**ФРАГМЕНТ ДОКУМЕНТА:**
· · ·

Окающий этот, всегда с северным колоритом говор, пришедший из междуречья Ангары и Енисея, узнаваем и в прозе писателя. Но вот что важно: никогда нет в книгах Валентина Григорьевича специального построения речевых портретов. Его речь и речь его героев совершенно естественна, она у Распутина подобна не средству письма и не художественному колориту, а дару Божию. Не случайно писателей, повлиявших на родной язык, на пракорневую его систему, таких, как Пушкин, Достоевский, Шмелёв, ставит Распутин в один ряд, например, с оптинскими старцами. Не случайно, конечно, и особенно трепетное внимание художника к Серафиму Саровскому и Сергию Радонежскому, чьё имя Валентин Распутин назвал «светлозовным». «Что мы, неразумные дети неразумного века, усушенные к тому же дурным образованием, знаем сегодня о Сергии Радонежском? - задаётся вопросом писатель. - Большинство из нас ничего не знает, кроме имени, которое и помимо церковных стен звучит как бы само собой, одним движением воздуха, и означает что-то светлозовное, терпеливо нас дожидающееся... И только немногое из нас при имени Преподобного Сергия обращаются не к памяти и не к книгам, а к душе...»

· · ·

Выдержка из набора данных
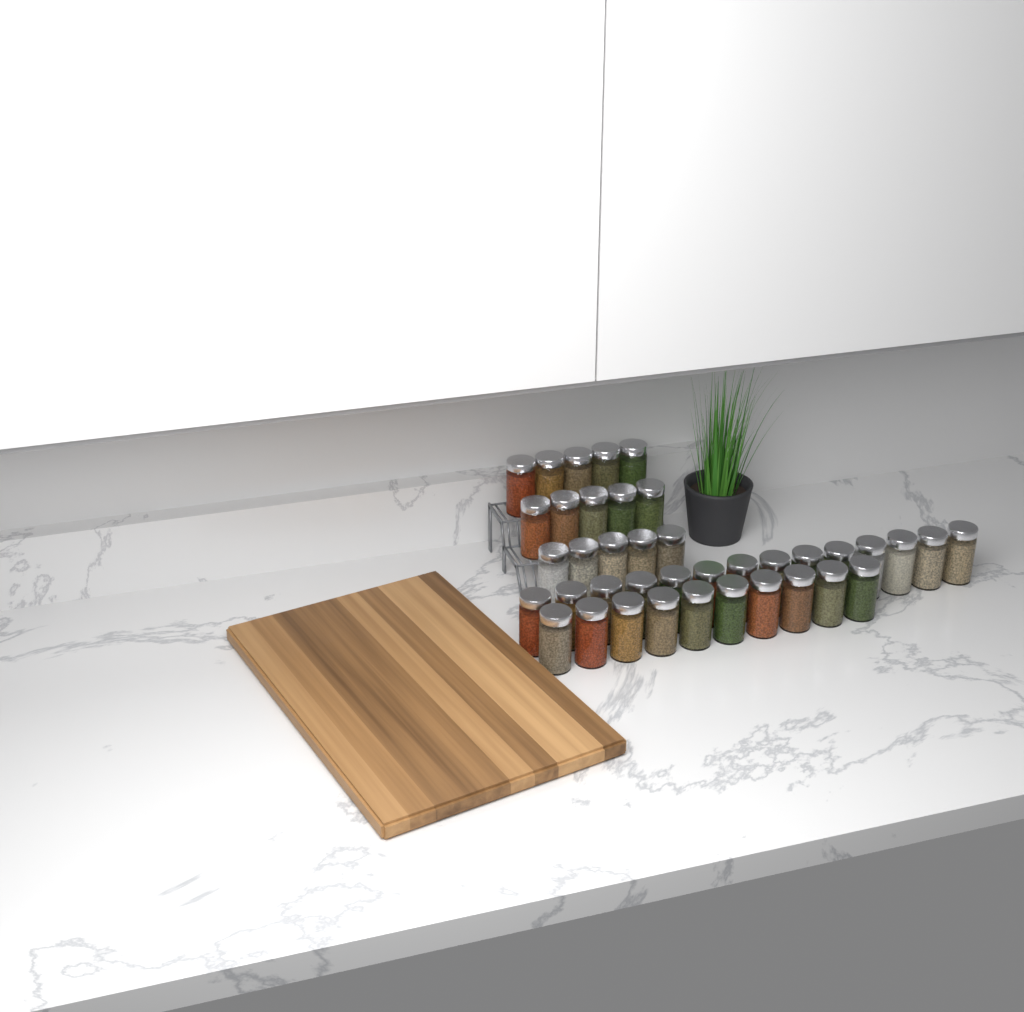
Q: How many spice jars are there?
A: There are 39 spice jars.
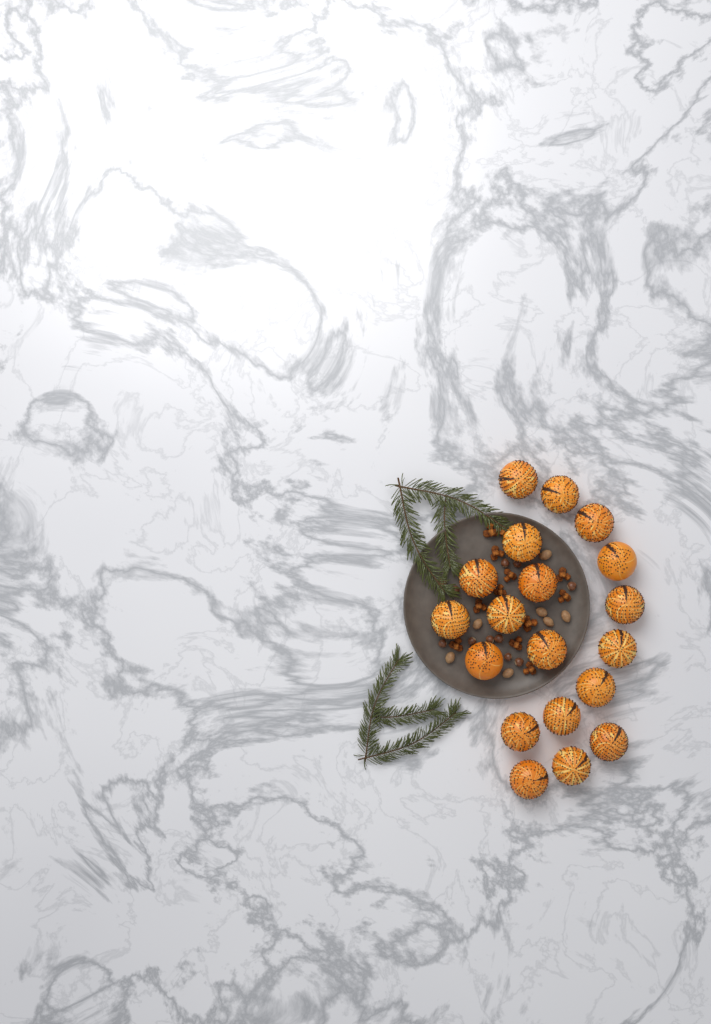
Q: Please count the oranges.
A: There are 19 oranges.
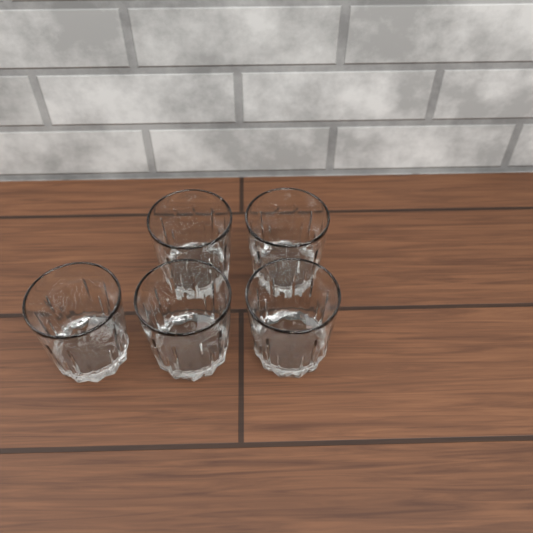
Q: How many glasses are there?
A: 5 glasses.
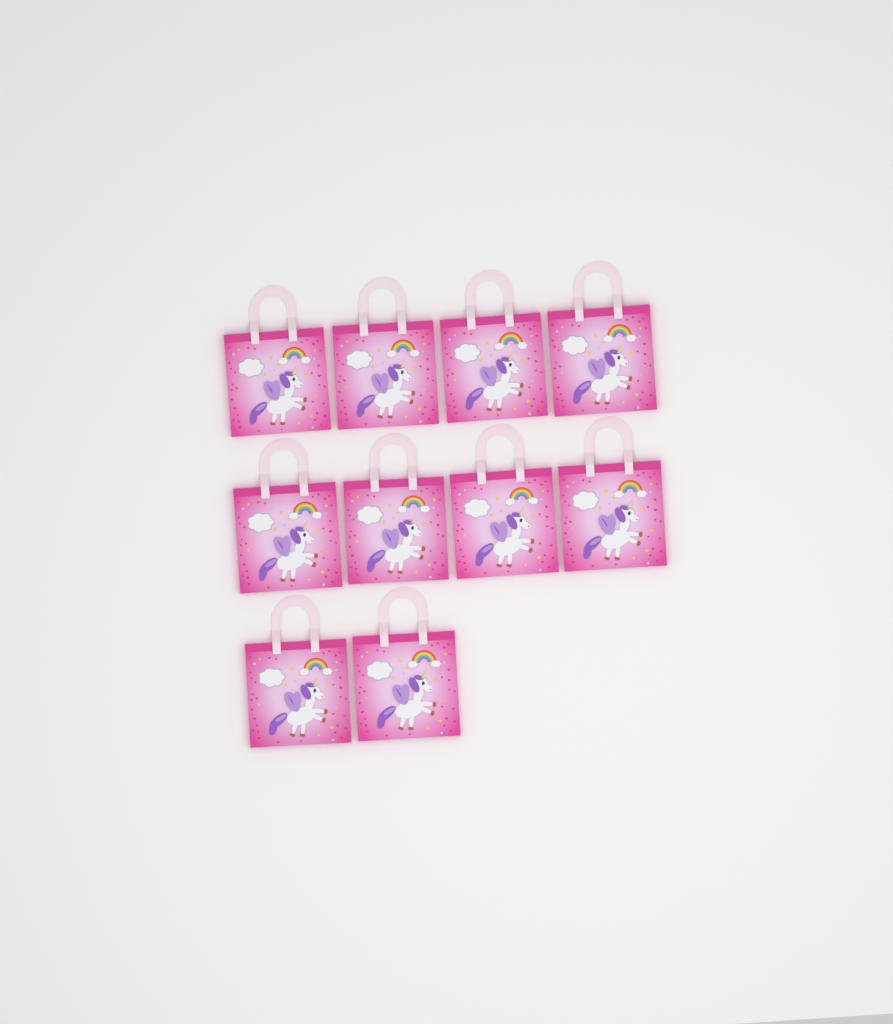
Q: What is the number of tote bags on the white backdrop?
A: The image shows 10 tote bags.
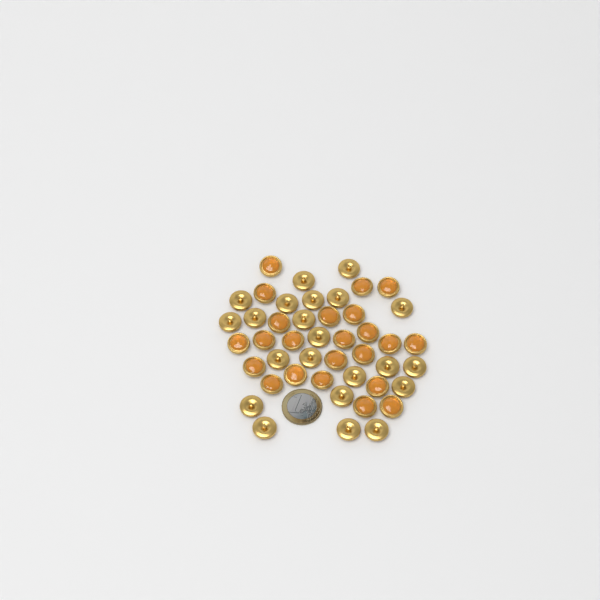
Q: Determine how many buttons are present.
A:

· · ·

**СУТЬ ЗАДАНИЯ:**
Перепишите слово в слово весь отрывок о языке прозы Валентина Распутина. Этот материал взят из другого источника.

**РЕЗУЛЬТАТ ВЫПОЛНЕНИЯ:**
Окающий этот, всегда с северным колоритом говор, пришедший из междуречья Ангары и Енисея, узнаваем и в прозе писателя. Но вот что важно: никогда нет в книгах Валентина Григорьевича специального построения речевых портретов. Его речь и речь его героев совершенно естественна, она у Распутина подобна не средству письма и не художественному колориту, а дару Божию. Не случайно писателей, повлиявших на родной язык, на пракорневую его систему, таких, как Пушкин, Достоевский, Шмелёв, ставит Распутин в один ряд, например, с оптинскими старцами. Не случайно, конечно, и особенно трепетное внимание художника к Серафиму Саровскому и Сергию Радонежскому, чьё имя Валентин Распутин назвал «светлозовным». «Что мы, неразумные дети неразумного века, усушенные к тому же дурным образованием, знаем сегодня о Сергии Радонежском? - задаётся вопросом писатель. - Большинство из нас ничего не знает, кроме имени, которое и помимо церковных стен звучит как бы само собой, одним движением воздуха, и означает что-то светлозовное, терпеливо нас дожидающееся... И только немногое из нас при имени Преподобного Сергия обращаются не к памяти и не к книгам, а к душе...»